The reference regulatory framework for cryptocurrency, crypto-assets, and taxation in Italy is far from clear. It is also evident that the fact that many consultants and professionals have passively complied with some of the Italy Revenue Agency’s regulations does not assist in eliminating doubts.
In the case of taxpayers who choose to transact in cryptocurrencies, one of the first and most interesting questions is whether or not the capital gains derived from buy-and-sell transactions in cryptocurrencies are taxable.
Cryptocurrency capital gains are not defined explicitly in Italy’s law. According to the Italy tax authorities, cryptocurrency should be treated as foreign currency, a fundamental assumption.
The Court of Justice of the European Union has strongly criticized and rejected this assumption. Moreover, it goes against what the well-known Hedqvist judgment has ruled.
The Court made it clear that cryptocurrencies had to be considered as payment methods, but could not be classified as “legal” currencies.
However, while there are numerous and obvious differences between a legal tender and a cryptocurrency, the point of this discussion is lost. Due to a lack of specific precedents in case law or in other practice documents, there has been no formal challenge to the issue to date.
Italy Authorities on Taxation
While the italy tax authorities’ interpretation of cryptocurrencies is questionable, a large number of tax professionals who are supposed to be following the tax and accounting situation of taxpayers that trade in cryptocurrencies also bought into the explanation.
In the case that capital gains are taxed as if they were sterling or dollars, under what conditions would one be subject to pay taxes on capital gains arising from the purchase and subsequent sale of cryptocurrencies.

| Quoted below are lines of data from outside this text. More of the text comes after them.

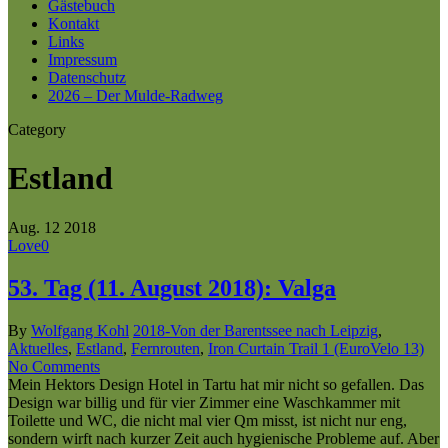
Gästebuch
Kontakt
Links
Impressum
Datenschutz
2026 – Der Mulde-Radweg
Category
Estland
Aug.
12
2018
Love
0
53. Tag (11. August 2018): Valga
By
Wolfgang Kohl
2018-Von der Barentssee nach Leipzig
,
Aktuelles
,
Estland
,
Fernrouten
,
Iron Curtain Trail 1 (EuroVelo 13)
No Comments
Mein Hektors Design Hotel in Tartu hat mir nicht so gefallen. Das
Design war billig und für vier Zimmer eine Waschkammer mit
Toilette und WC, die nicht mal vier Qm misst, ist nicht nur eng,
sondern wirft nach kurzer Zeit auch hygienische Probleme auf. Aber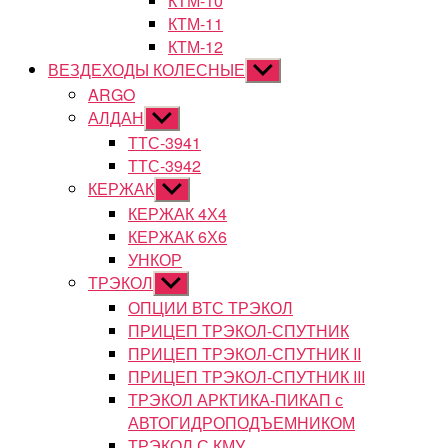
КТМ-10
КТМ-11
КТМ-12
ВЕЗДЕХОДЫ КОЛЕСНЫЕ
Показывать
подменю
ARGO
АЛДАН
Показывать
подменю
ТТС-3941
ТТС-3942
КЕРЖАК
Показывать
подменю
КЕРЖАК 4Х4
КЕРЖАК 6Х6
УНКОР
ТРЭКОЛ
Показывать
подменю
ОПЦИИ ВТС ТРЭКОЛ
ПРИЦЕП ТРЭКОЛ-СПУТНИК
ПРИЦЕП ТРЭКОЛ-СПУТНИК II
ПРИЦЕП ТРЭКОЛ-СПУТНИК III
ТРЭКОЛ АРКТИКА-ПИКАП с
АВТОГИДРОПОДЪЕМНИКОМ
ТРЭКОЛ С КМУ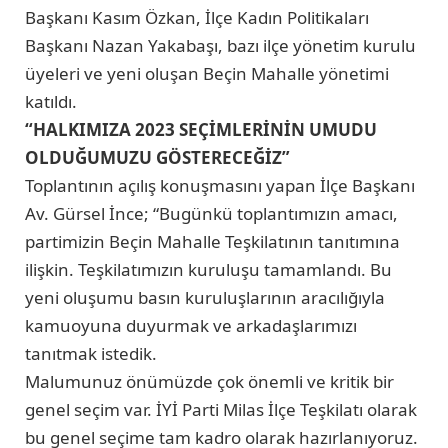
Başkanı Kasım Özkan, İlçe Kadın Politikaları
Başkanı Nazan Yakabaşı, bazı ilçe yönetim kurulu
üyeleri ve yeni oluşan Beçin Mahalle yönetimi
katıldı.
“HALKIMIZA 2023 SEÇİMLERİNİN UMUDU
OLDUĞUMUZU GÖSTERECEĞİZ”
Toplantının açılış konuşmasını yapan İlçe Başkanı
Av. Gürsel İnce; “Bugünkü toplantımızın amacı,
partimizin Beçin Mahalle Teşkilatının tanıtımına
ilişkin. Teşkilatımızın kuruluşu tamamlandı. Bu
yeni oluşumu basın kuruluşlarının aracılığıyla
kamuoyuna duyurmak ve arkadaşlarımızı
tanıtmak istedik.
Malumunuz önümüzde çok önemli ve kritik bir
genel seçim var. İYİ Parti Milas İlçe Teşkilatı olarak
bu genel seçime tam kadro olarak hazırlanıyoruz.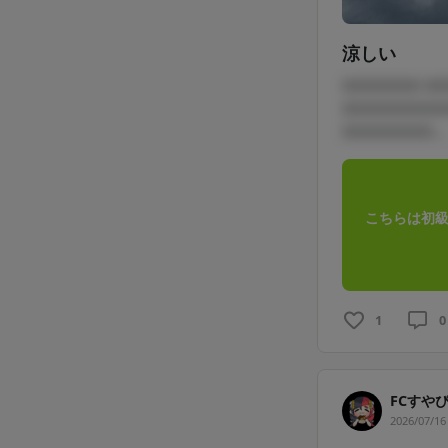
涼しい
□□□□□□ □
□□□□□□□□
□□□□□□□...
こちらは初級
1
0
FCすや
2026/07/16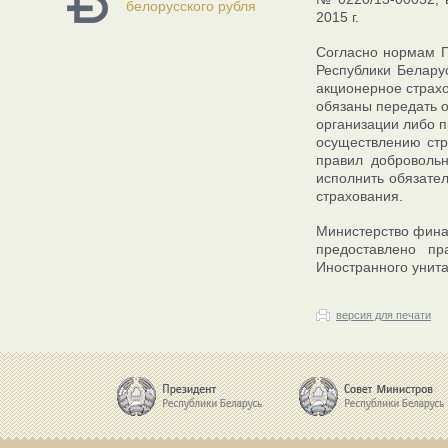
белорусского рубля
2015 г.
Согласно нормам П
Республики Белару
акционерное страх
обязаны передать о
организации либо п
осуществлению стра
правил добровольн
исполнить обязател
страхования.
Министерство финан
предоставлено пр
Иностранного унит
версия для печати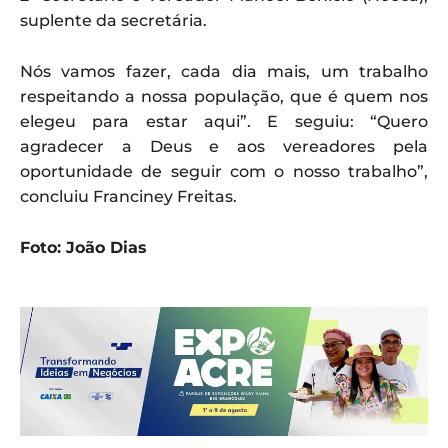
suplente da secretária.
Nós vamos fazer, cada dia mais, um trabalho
respeitando a nossa população, que é quem nos
elegeu para estar aqui”. E seguiu: “Quero
agradecer a Deus e aos vereadores pela
oportunidade de seguir com o nosso trabalho”,
concluiu Franciney Freitas.
Foto: João Dias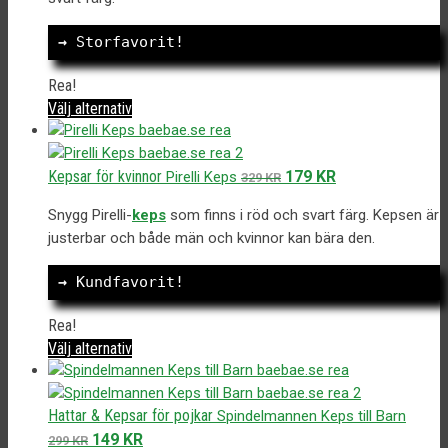
329 kr.
149 kr.
→
 Storfavorit!
Rea!
Den
Välj alternativ
här
produkten
har
Det
Det
Kepsar för kvinnor
179
KR
Pirelli Keps
329
KR
flera
ursprungliga
nuvarande
varianter.
Snygg Pirelli-
keps
som finns i röd och svart färg. Kepsen är
priset
priset
De
justerbar och både män och kvinnor kan bära den.
var:
är:
olika
329 kr.
179 kr.
alternativen
→
 Kundfavorit!
kan
väljas
Rea!
på
Den
Välj alternativ
produktsidan
här
produkten
har
Hattar & Kepsar för pojkar
Spindelmannen Keps till Barn
flera
Det
Det
149
KR
299
KR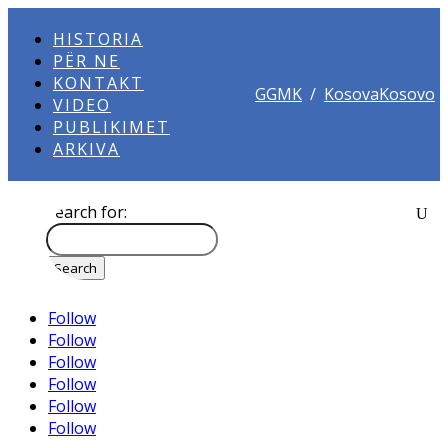
HISTORIA
PËR NE
KONTAKT
GGMK
/
KosovaKosovo
VIDEO
PUBLIKIMET
ARKIVA
Search for:
Follow
Follow
Follow
Follow
Follow
Follow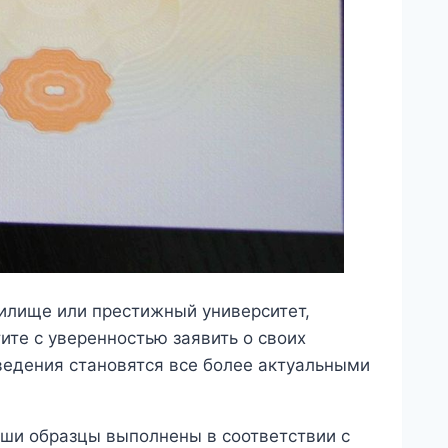
чилище или престижный университет,
ите с уверенностью заявить о своих
ведения становятся все более актуальными
ши образцы выполнены в соответствии с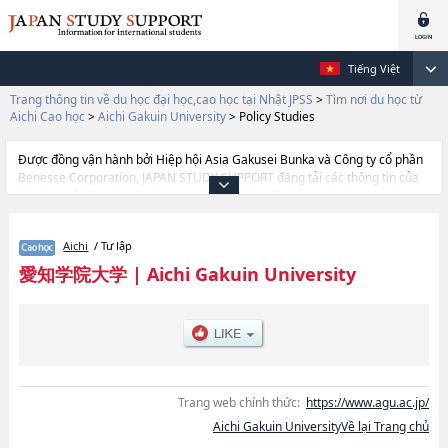
Tiếng Việt
Trang thông tin về du học đại học,cao học tại Nhật JPSS
>
Tìm nơi du học từ
Aichi Cao học
>
Aichi Gakuin University
>
Policy Studies
Được đồng vận hành bởi Hiệp hội Asia Gakusei Bunka và Công ty cổ phần
Benesse Corporation, JAPAN STUDY SUPPORT đăng tải các thông tin của
khoảng 1.300 trường đại học, cao học, trường đại học ngắn hạn, trường
chuyên môn đang tiếp nhận du học sinh.
Tại đây có đăng các thông tin chi tiết về Aichi Gakuin University, và thông
Aichi
/ Tư lập
tin cần thiết dành cho du học sinh, như là về các
LettershoặcCommercehoặcManagementhoặcLawhoặcDental
愛知学院大学
|
Aichi Gakuin University
ScienceshoặcPolicy StudieshoặcPsyshological and Physical
SciencehoặcPharmacyhoặcEconomics, thông tin về từng khoa nghiên cứu,
thông tin liên quan đến thi tuyển như số lượng tuyển sinh, số lượng trúng
tuyển, cở sở trang thiết bị, hướng dẫn địa điểm v.v...
Trang web chính thức:
https://www.agu.ac.jp/
Aichi Gakuin UniversityVề lại Trang chủ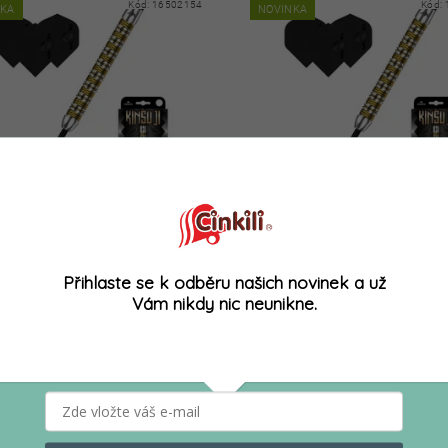
Kód:
16502154
Kód:
NKA
NOVINKA
 STEEL MISSION KINSUJI 95% 22G
ŠIPKY STEEL MISSION KINSUJI 
2 490 Kč
2 49
Přihlaste se k odběru našich novinek a už
Vám nikdy nic neunikne.
Kód:
16501310
Kód:
NKA
NOVINKA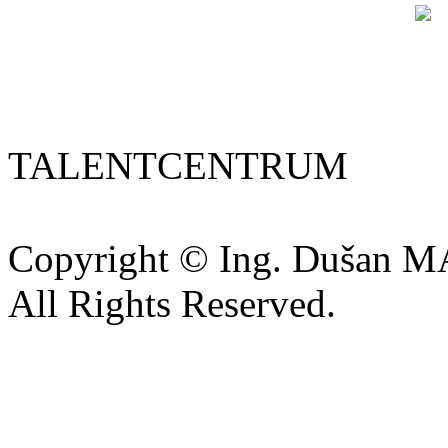
TALENTCENTRUM
Copyright © Ing. Dušan 
All Rights Reserved.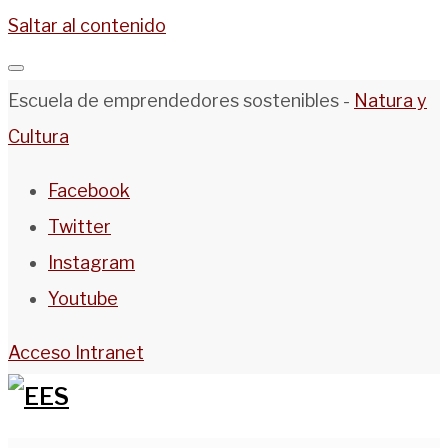
Saltar al contenido
Escuela de emprendedores sostenibles -
Natura y
Cultura
Facebook
Twitter
Instagram
Youtube
Acceso Intranet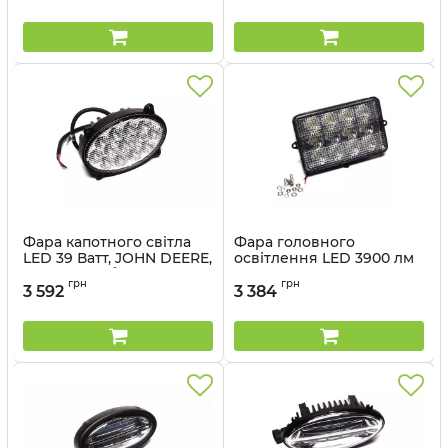
Артикул:
58222-22
Артикул:
58221-11
Фара капотного світла
Фара головного
LED 39 Ватт, JOHN DEERE,
освітлення LED 3900 лм
трактори, обприскувачі
JOHN DEERE CASE CLAAS
грн
грн
(58217-77) - Cametet
(58224-44) - Cametet
3 592
3 384
Артикул:
58217-77
Артикул:
58224-44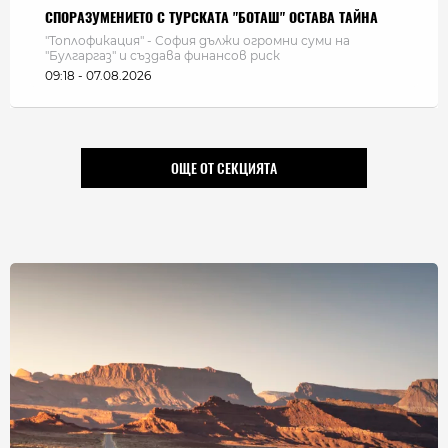
СПОРАЗУМЕНИЕТО С ТУРСКАТА "БОТАШ" ОСТАВА ТАЙНА
"Топлофикация" - София дължи огромни суми на
"Булгаргаз" и създава финансов риск
09:18 - 07.08.2026
ОЩЕ ОТ СЕКЦИЯТА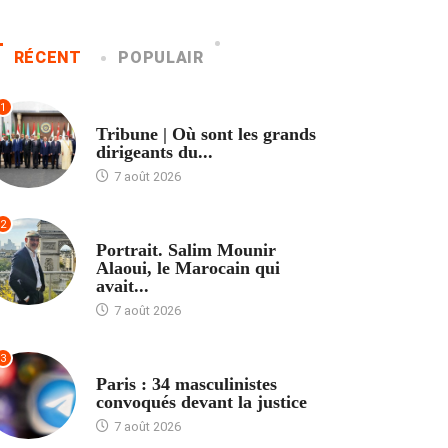
RÉCENT
POPULAIR
1
ACCUEIL
Tribune | Où sont les grands
dirigeants du...
7 août 2026
2
ACCUEIL
Portrait. Salim Mounir
Alaoui, le Marocain qui
avait...
7 août 2026
3
ACCUEIL
Paris : 34 masculinistes
convoqués devant la justice
7 août 2026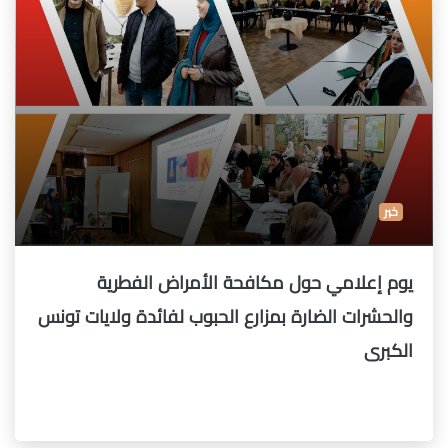
خبر
يوم إعلامي حول مكافحة الأمراض الفطرية
والحشرات الضارة بمزارع الحبوب لفائدة ولايات تونس
الكبرى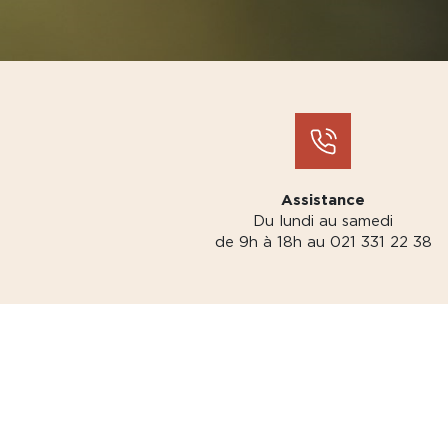
Assistance
Du lundi au samedi
de 9h à 18h au 021 331 22 38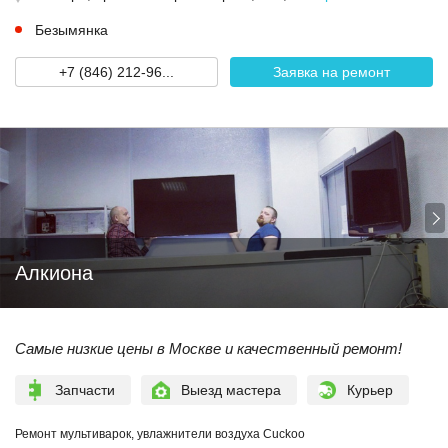
Безымянка
+7 (846) 212-96...
Заявка на ремонт
Алкиона
Самые низкие цены в Москве и качественный ремонт!
Запчасти
Выезд мастера
Курьер
Ремонт мультиварок, увлажнители воздуха Cuckoo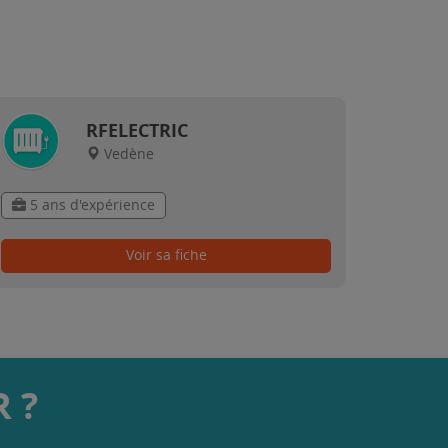
RFELECTRIC
Vedène
5 ans d'expérience
Voir sa fiche
 ?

Italy’s tax authorities say that the rule that applies in this case is the one on miscellaneous income.
The tax will be charged on any profit made by this conversion compared to the original cost of the cryptocurrencies in that tax year.
Due to the lack of Italy’s official lists or regulated markets, there is no “current exchange rate” for cryptocurrencies, unlike state currencies. In the boundless world of private exchanges, figuring out how to establish a reliable average value is not so easy. It is also crucial to note that legally, an account and a wallet are not the same.
Professionals must fight against this theme, therefore, no matter how difficult it is. A further widely felt question is related to this issue: the question of fiscal monitoring, i.e., whether or not crypto assets are required in the RW framework as foreign financial assets, of the tax return. However, they will have the chance to discuss this in the future.